#### [RECORD EXTRACTS]
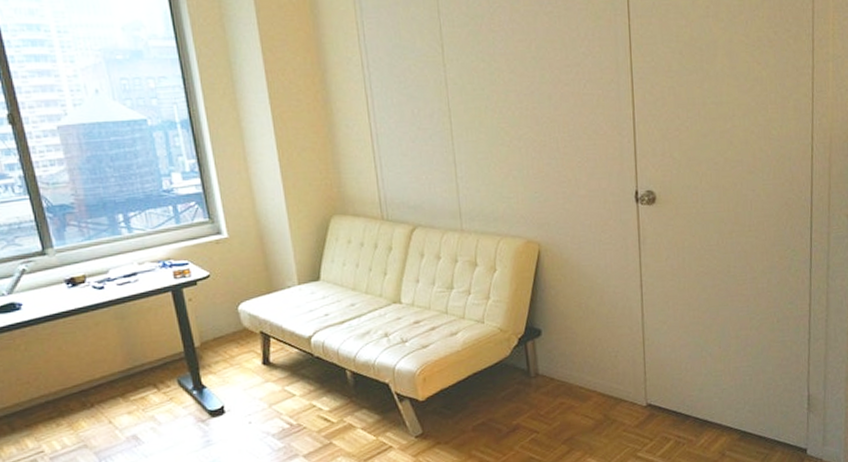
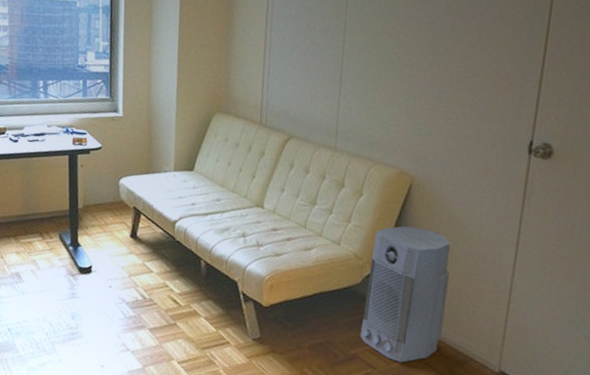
air purifier: none [515,290,592,421] -> present [360,226,450,363]

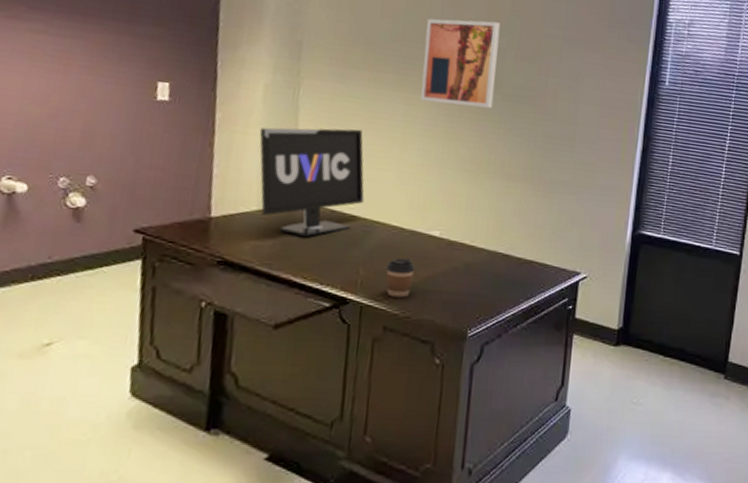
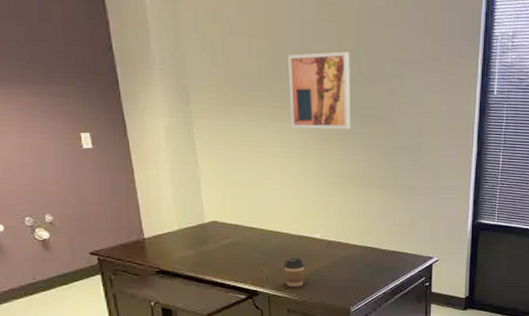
monitor: present [259,127,365,238] -> none [168,157,258,248]

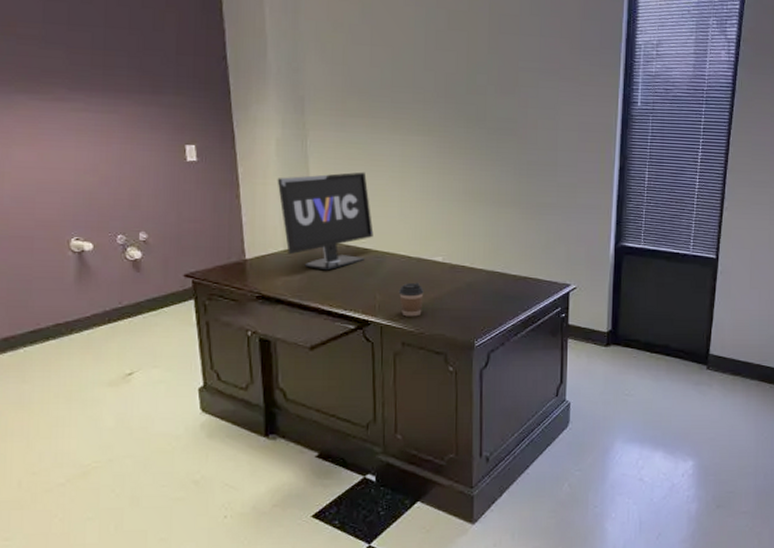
monitor: none [168,157,258,248] -> present [277,172,374,271]
wall art: present [287,51,351,130] -> none [412,60,480,143]

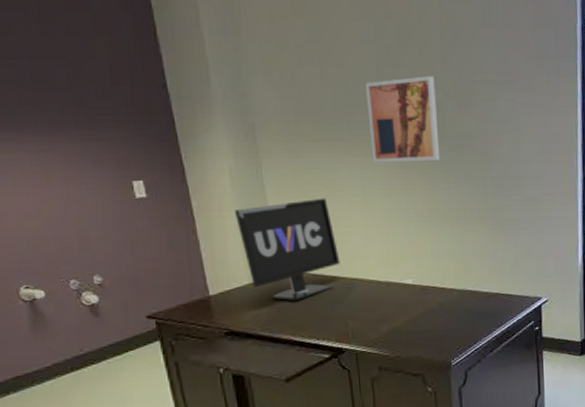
coffee cup: present [398,282,424,317] -> none [370,306,397,342]
wall art: none [412,60,480,143] -> present [365,76,440,162]

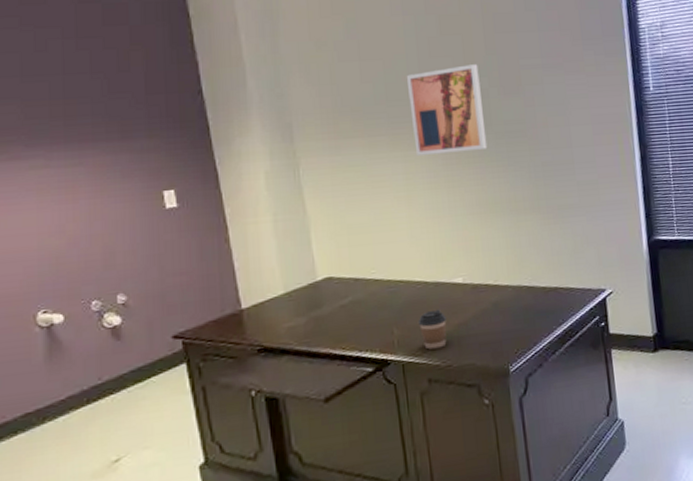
monitor: present [234,198,340,302] -> none [269,195,384,310]
coffee cup: none [370,306,397,342] -> present [417,309,447,350]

#### [YOUR GOAL]
Extract all the entries word for word; omit any pictures.

#### [ANSWER BOX]
air purifier: none [515,290,592,421] -> present [360,226,450,363]

monitor: present [259,127,365,238] -> none [168,157,258,248]

monitor: none [168,157,258,248] -> present [277,172,374,271]
wall art: present [287,51,351,130] -> none [412,60,480,143]

coffee cup: present [398,282,424,317] -> none [370,306,397,342]
wall art: none [412,60,480,143] -> present [365,76,440,162]

monitor: present [234,198,340,302] -> none [269,195,384,310]
coffee cup: none [370,306,397,342] -> present [417,309,447,350]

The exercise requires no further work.